First-click testing is useful for:
- improving task-oriented success rates
- getting quick feedback on designs before you implement or update them
- testing wireframes and website designs.
Read more: Learn about first-click testing
First-click testing with Chalkmark
Chalkmark is our first-click testing tool. With Chalkmark, you can easily conduct first-click tests on screenshots and visual designs.
If you’re new to first-click testing, our first-click testing 101 guide is the best place to start. This guide shows you an example, explains how to start your own first-click test and how to interpret the results.
Here are some of our most popular articles on first-click testing:
A/B testing is a way to compare 2 versions of a design in order to work out which is more effective. It’s typically used to test 2 versions of the same webpage, for example using a different headline, image or call to action to see which one converts more effectively.
This method offers a way to validate smaller design choices where you might not have the data to make an informed decision, like the color of a button or the layout of a particular image. While you can often use your own experience to make decisions like these, it’s always better to validate through testing. You can also A/B test live products when you’d like to make a change and measure the improvement of your current version.
There are a number of tools available to help you run A/B tests on live websites – like VWO.
A focus group is a research technique traditionally practiced as part of market research. While controversial in the UX community, focus groups can help you garner a range of opinions and ideas – quite different to a user interview.

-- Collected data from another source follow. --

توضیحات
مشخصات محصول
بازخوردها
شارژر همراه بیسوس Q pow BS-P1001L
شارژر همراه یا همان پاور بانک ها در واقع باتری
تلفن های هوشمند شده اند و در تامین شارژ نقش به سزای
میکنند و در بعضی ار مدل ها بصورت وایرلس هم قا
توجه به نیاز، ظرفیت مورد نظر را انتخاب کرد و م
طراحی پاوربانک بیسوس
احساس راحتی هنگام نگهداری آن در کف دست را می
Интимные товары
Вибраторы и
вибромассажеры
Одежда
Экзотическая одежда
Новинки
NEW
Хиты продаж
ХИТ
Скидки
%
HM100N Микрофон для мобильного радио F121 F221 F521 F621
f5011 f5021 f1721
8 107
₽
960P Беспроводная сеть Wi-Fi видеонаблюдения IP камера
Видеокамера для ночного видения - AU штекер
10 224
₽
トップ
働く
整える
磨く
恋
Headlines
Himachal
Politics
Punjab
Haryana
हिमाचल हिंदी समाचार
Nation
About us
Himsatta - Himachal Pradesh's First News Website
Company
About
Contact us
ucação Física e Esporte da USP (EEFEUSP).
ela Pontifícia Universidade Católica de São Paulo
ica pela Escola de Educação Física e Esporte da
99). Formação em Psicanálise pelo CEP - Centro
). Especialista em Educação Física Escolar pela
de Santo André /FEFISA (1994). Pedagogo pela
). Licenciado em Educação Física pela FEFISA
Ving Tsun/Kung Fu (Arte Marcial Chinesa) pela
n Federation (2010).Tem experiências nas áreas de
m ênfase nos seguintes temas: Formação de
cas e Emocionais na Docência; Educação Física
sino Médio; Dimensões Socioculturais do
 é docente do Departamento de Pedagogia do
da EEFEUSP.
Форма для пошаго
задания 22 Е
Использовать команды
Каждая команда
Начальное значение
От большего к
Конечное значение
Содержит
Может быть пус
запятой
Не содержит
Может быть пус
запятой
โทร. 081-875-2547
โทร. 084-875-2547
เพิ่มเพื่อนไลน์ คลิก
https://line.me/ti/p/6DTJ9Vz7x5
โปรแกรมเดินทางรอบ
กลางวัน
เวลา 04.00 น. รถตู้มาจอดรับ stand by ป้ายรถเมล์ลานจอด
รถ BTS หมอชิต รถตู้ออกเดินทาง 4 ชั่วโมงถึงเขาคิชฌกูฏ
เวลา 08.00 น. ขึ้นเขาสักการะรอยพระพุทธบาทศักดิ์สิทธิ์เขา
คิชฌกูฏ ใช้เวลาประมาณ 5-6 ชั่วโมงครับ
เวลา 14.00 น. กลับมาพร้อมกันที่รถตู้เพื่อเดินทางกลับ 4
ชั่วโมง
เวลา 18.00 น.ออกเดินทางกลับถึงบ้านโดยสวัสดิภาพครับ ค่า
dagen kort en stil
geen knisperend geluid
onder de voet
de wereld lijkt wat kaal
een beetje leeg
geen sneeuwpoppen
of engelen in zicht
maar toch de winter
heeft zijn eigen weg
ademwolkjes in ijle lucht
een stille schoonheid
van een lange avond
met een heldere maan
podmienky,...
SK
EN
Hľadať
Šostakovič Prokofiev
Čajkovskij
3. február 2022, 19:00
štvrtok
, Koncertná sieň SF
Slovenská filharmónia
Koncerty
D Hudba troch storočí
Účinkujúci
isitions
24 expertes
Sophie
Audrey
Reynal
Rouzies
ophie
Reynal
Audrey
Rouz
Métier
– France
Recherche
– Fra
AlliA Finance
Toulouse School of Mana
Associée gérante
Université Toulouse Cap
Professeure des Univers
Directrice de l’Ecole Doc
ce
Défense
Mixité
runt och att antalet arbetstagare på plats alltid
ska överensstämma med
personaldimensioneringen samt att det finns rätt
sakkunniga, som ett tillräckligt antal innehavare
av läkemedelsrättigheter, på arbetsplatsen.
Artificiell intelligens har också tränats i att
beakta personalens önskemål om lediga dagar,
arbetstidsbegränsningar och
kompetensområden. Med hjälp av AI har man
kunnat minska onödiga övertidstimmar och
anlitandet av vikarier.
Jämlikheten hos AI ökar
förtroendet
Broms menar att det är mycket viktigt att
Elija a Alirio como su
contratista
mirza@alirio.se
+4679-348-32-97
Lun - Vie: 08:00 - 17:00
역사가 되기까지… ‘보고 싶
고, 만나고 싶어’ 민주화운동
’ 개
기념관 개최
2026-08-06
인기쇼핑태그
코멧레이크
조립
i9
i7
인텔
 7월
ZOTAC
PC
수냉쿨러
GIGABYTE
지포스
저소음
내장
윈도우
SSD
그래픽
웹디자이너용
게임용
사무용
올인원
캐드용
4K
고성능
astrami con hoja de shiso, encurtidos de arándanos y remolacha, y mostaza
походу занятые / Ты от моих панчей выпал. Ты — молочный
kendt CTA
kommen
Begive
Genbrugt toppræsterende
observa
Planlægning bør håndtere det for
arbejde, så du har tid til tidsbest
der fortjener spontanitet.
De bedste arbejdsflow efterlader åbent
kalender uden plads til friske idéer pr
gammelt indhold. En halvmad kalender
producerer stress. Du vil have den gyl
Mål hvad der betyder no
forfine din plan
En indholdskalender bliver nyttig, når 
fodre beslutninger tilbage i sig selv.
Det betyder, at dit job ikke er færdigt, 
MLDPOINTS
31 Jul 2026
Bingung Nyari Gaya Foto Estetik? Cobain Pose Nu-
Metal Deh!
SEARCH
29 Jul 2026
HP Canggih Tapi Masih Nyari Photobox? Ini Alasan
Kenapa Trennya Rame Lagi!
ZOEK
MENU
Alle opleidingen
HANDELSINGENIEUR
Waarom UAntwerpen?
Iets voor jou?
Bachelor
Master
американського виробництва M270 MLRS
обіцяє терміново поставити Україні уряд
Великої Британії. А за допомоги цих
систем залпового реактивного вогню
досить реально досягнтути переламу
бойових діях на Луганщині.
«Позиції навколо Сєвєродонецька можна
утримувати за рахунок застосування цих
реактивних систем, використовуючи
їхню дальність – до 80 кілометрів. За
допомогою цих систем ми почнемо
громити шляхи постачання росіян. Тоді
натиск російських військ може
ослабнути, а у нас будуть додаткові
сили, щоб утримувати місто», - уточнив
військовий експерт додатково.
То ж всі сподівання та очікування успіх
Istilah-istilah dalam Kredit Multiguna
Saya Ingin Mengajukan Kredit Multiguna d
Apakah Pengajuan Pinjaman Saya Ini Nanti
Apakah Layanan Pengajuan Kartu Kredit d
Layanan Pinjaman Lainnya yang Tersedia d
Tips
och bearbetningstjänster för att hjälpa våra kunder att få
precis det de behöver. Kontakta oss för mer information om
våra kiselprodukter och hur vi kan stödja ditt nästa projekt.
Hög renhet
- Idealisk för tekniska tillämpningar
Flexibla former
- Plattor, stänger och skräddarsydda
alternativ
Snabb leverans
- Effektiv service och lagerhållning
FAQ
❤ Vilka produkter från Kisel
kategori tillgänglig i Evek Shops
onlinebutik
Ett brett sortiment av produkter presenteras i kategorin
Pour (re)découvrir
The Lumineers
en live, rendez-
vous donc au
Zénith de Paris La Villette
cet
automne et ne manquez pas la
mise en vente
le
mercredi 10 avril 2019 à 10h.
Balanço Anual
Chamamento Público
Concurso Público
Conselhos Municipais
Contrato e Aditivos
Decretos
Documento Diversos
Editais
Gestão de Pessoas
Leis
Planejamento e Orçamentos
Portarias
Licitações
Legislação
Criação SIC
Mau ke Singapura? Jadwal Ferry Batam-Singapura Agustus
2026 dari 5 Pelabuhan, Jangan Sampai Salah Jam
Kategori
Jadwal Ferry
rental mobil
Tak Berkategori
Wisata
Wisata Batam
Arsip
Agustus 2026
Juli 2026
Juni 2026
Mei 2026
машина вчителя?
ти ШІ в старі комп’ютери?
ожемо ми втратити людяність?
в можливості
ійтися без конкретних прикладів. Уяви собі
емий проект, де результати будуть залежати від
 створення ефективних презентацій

In a typical focus group session, a moderator will bring anywhere from 6 to 10 people together in one room to provide feedback on a product. Over the course of the discussion, the moderator will work through a prepared list of questions designed to surface the most useful and insightful answers from participants. Ideally, the forum-like nature of a focus group will allow you to canvas the opinion of a larger spread of your users in a short period of time.
As with any research method, there are downsides to focus groups. For one, participants can be influenced by others in the session. You may also find that bolder participants will skew the results. Careful facilitation is the key to ensuring you get the most of your focus groups.
Surveys are a popular user research method for gathering information from a wide range of people. In most cases, a survey will feature a set of questions designed to assess someone’s thoughts on a particular topic – for example, a product or website. They’re useful for getting feedback or understanding attitudes, and you can use the learnings from your survey of a subset of users to draw conclusions about a larger population of users.
There are 2 types of survey questions: open and closed.
- Closed questions are designed to capture quantitative information. Instead of asking users to write out answers, these questions often use radio buttons and checkboxes. This means you can visualize the data in a number of different ways. For example, “How many times per day do you use this website?”.
- Open questions are designed to capture qualitative information – motivations, context etc. Typically, these questions require users to write out an answer in a text field. As a result, you’ll need to spend more time analyzing the answers you’ll get from open questions. For example, “Describe the process you go through before buying a new pair of shoes”.
Surveys with Optimal Workshop
Questions is our online survey tool designed to complement the other tools in the Optimal Workshop suite. With Questions, you can easily create surveys in over 70 languages and collect data using a number of question types.
You can also insert pre- and post-task questions into any other tool study in the Optimal Workshop suite. Post-task questions can be particularly useful, helping you better understand the actions your study participants took in response to your tasks.